Software Cut-through Based Offload
Use software cut-through offload for environments that do not support
DPU.
If your environment does not support DPU or require container based next-gen
firewall and the traffic type happens to have offloadable flows, you can take advantage
of software cut-through based offload. In order to configure software cut-through, your
firewall (PAN-OS) can be configured to implement software cut-through on the software to
do offloads.
Software cut-through is able to understand GTP-U traffic and therefore will
help in increasing handled throughput for 5G Security use-cases. With Software
Cut-through enabled, within the GTPU, the inner session completes the L7 packet
inspection then follows the existing software cut-through data path. It bypasses
unnecessary operations, and leverages cache to complete the operation, thereby improving
throughput handling and performance of the software firewall.

(Stored data entries)
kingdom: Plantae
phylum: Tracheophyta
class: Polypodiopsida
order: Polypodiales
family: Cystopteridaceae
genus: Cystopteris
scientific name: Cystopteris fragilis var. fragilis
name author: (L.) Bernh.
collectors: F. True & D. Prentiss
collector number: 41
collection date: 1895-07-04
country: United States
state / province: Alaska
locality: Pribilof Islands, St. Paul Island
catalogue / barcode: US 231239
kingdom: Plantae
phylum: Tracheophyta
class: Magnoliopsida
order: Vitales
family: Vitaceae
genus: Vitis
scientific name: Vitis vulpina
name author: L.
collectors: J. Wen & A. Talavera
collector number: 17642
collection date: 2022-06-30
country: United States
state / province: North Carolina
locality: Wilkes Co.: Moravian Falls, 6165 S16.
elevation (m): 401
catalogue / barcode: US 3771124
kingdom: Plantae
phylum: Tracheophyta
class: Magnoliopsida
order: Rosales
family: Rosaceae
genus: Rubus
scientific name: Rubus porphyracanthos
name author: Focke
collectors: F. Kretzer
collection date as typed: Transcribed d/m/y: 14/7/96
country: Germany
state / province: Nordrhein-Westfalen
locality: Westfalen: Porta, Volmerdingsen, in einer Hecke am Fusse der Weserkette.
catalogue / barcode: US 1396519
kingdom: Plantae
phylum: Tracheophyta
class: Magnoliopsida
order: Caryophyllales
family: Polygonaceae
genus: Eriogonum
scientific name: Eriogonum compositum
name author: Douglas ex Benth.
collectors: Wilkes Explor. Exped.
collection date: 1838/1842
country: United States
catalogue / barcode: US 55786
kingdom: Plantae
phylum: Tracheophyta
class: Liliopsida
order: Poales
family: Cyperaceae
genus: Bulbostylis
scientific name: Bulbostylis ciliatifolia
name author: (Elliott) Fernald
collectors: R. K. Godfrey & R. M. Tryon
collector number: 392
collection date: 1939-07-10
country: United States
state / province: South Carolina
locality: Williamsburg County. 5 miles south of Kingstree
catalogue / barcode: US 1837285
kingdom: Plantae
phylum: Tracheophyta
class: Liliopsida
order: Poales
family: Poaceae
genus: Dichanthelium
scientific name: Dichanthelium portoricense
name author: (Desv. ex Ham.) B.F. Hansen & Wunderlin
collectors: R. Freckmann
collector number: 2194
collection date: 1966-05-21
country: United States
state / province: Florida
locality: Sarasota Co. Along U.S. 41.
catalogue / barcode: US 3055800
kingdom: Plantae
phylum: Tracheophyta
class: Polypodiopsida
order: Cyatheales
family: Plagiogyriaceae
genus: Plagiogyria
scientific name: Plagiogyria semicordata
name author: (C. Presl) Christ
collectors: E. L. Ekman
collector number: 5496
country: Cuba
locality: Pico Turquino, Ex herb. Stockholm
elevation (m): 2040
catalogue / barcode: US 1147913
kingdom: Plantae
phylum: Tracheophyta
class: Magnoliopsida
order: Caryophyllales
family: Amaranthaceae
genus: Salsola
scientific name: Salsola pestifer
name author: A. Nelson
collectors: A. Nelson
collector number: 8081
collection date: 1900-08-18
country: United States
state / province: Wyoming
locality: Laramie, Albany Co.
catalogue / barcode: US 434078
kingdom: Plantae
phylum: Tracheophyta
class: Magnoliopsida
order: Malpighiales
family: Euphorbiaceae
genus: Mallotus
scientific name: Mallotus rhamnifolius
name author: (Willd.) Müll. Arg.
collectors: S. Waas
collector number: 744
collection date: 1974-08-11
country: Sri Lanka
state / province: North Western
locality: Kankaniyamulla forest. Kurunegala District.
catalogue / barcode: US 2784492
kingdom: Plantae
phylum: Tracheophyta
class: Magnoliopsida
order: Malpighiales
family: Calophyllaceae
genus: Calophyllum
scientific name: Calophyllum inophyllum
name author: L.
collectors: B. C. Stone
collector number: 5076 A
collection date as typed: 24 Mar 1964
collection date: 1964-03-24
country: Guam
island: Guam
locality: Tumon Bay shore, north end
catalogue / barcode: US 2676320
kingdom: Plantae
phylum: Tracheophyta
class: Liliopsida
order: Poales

• _Problem A_
According to the software cut-through offload text, what kind of traffic is software cut-through able to understand?
• _Problem B_
Please write out everything in the software cut-through offload text from "If your environment" down to "the software firewall.".
• _Problem C_
In the software cut-through offload text, list everything the sentence beginning "It bypasses" says is done.
None of this material is needed.

• _Worked solution A_
GTP-U traffic.

• _Worked solution B_
If your environment does not support DPU or require container based next-gen
firewall and the traffic type happens to have offloadable flows, you can take advantage
of software cut-through based offload. In order to configure software cut-through, your
firewall (PAN-OS) can be configured to implement software cut-through on the software to
do offloads.
Software cut-through is able to understand GTP-U traffic and therefore will
help in increasing handled throughput for 5G Security use-cases. With Software
Cut-through enabled, within the GTPU, the inner session completes the L7 packet
inspection then follows the existing software cut-through data path. It bypasses
unnecessary operations, and leverages cache to complete the operation, thereby improving
throughput handling and performance of the software firewall.

• _Worked solution C_
- Bypasses unnecessary operations
- Leverages cache to complete the operation
- Improves throughput handling and performance of the software firewall